The mystery of suffering is this: If you embrace the suffering and put it under the blessing of God instead of under the curse, then the suffering will become holy, it will become whole and heal.

At the Center for Grieving Children before the children leave the center after they finished their grief work, the are given a little bag of stones. Three of them are made smooth and round. The fourth stone is left rough, pointed and jagged. For children who have lost their brother or sister, mothr or father, or both, it is this rough stone that they always hold on to and cherish the most. This is the stone that they carry around with them in their pocket. They don’t’ have to be told what it represents. They know automatically. It is their suffering and they cherish it, hold it in the little fists. As such they are able to put it under the blessing.

The fact that Jesus suffered for us is God putting our pain, our sinfulness, and our brokenness under the blessing instead of the curse. Jesus holds each one of our lives, not the smooth gems, but the rough rocks. He grasps the jagged edges in his hand so hard that it hurts and he feels the pain too. Thus, Jesus puts the pain under the blessing for us.

The bread is taken, blessed, broken and finally, the bread is given. “I will give you as a light ot the nations that my salvation may reach to the end of the earth.” God says to the suffering servant in Isaiah. Once we are able to put our suffering under the blessing instead of the curse we will then be able to give ourselves to the world.

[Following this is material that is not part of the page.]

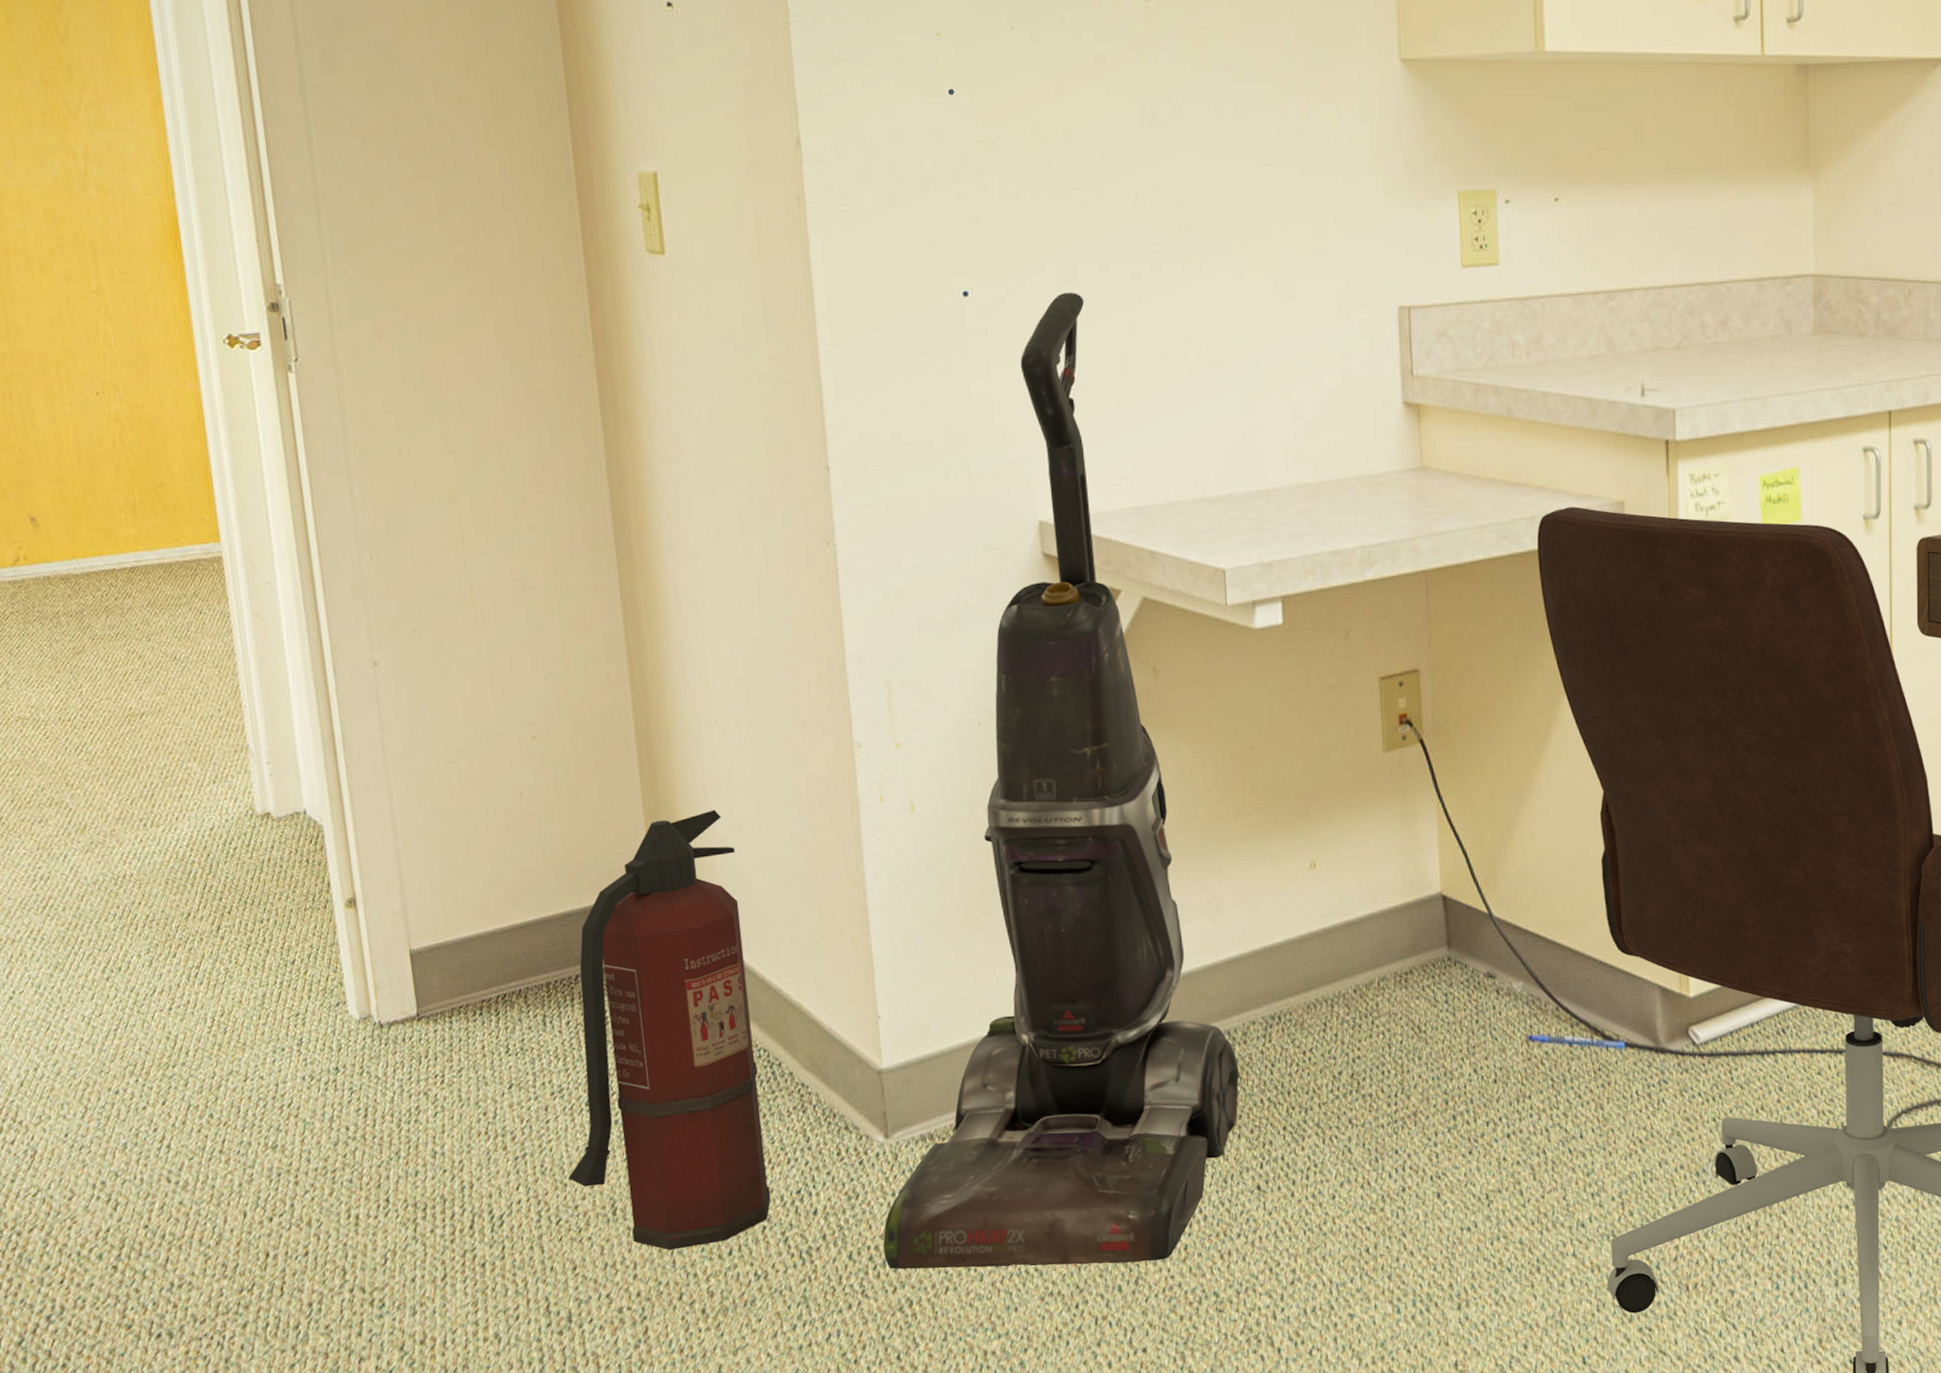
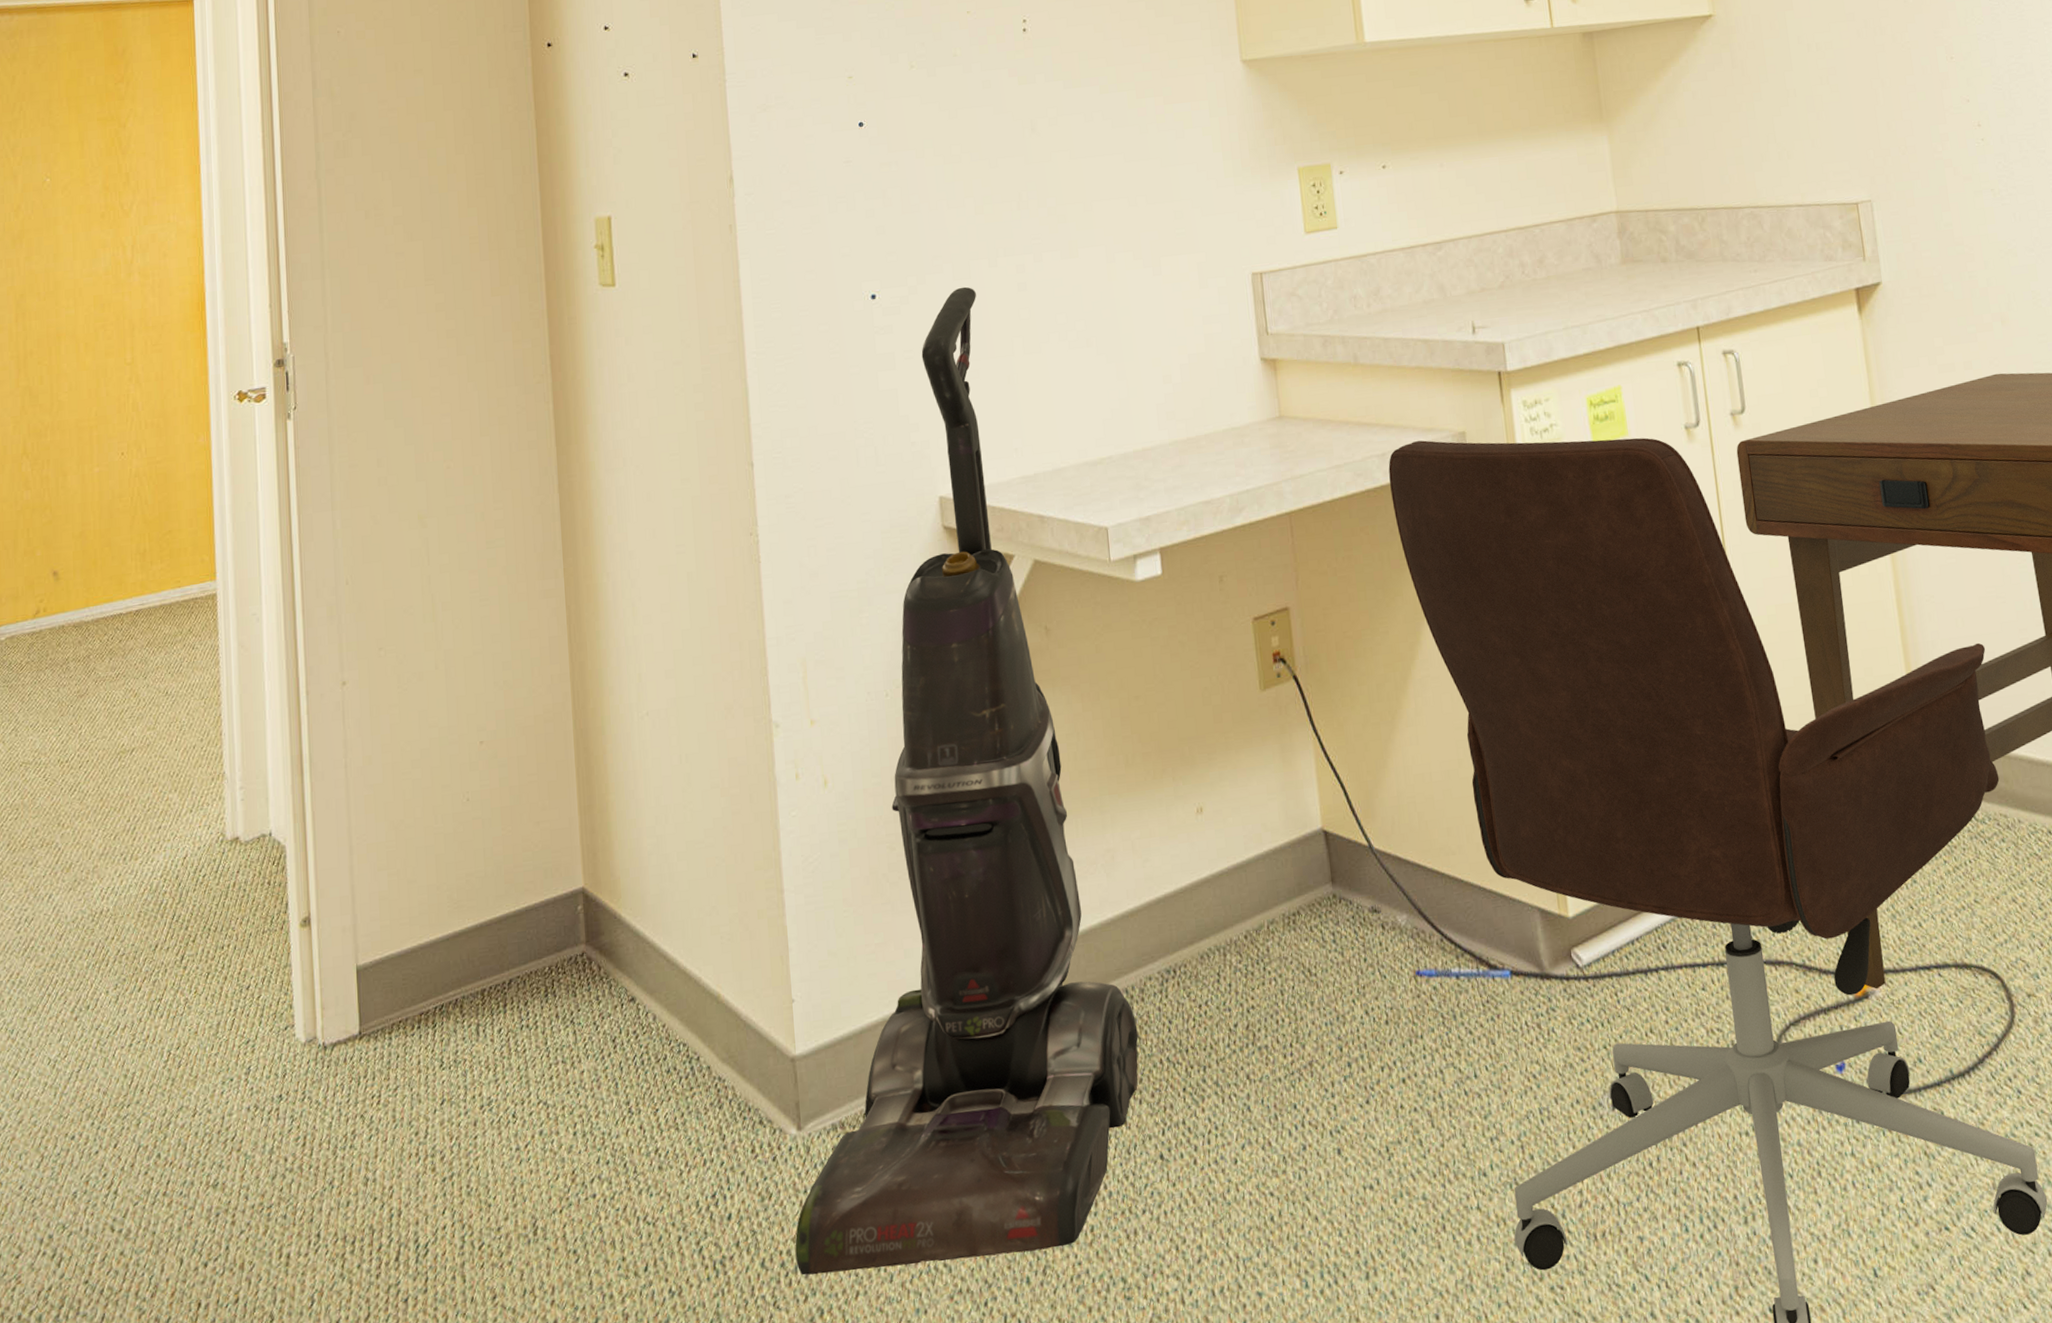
fire extinguisher: present [568,810,771,1251] -> none [492,800,687,1271]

Jesus says, “be fruitful” he doesn’t say, “be successful.” To be fruitful one must ripen then let go and die to seed the earth. We must lose our lives in order to save our lives.

This is the Christian journey that we are reminded of in this season of Lent, as we contemplate Jesus’ journey to the cross. Evil is overcome by good when we are chosen, blessed, broken and given. Just as Jesus the suffering servant is. Because of Jesus we are put under the blessing instead of the curse. The one who bore our griefs and carried our sorrows.

This is what we remember every time we come to the communion table. After Jesus takes the bread, gives thanks, blesses it, he breaks it and says, “This is my body broken for you. Whenever you eat of it, do so remembering me.”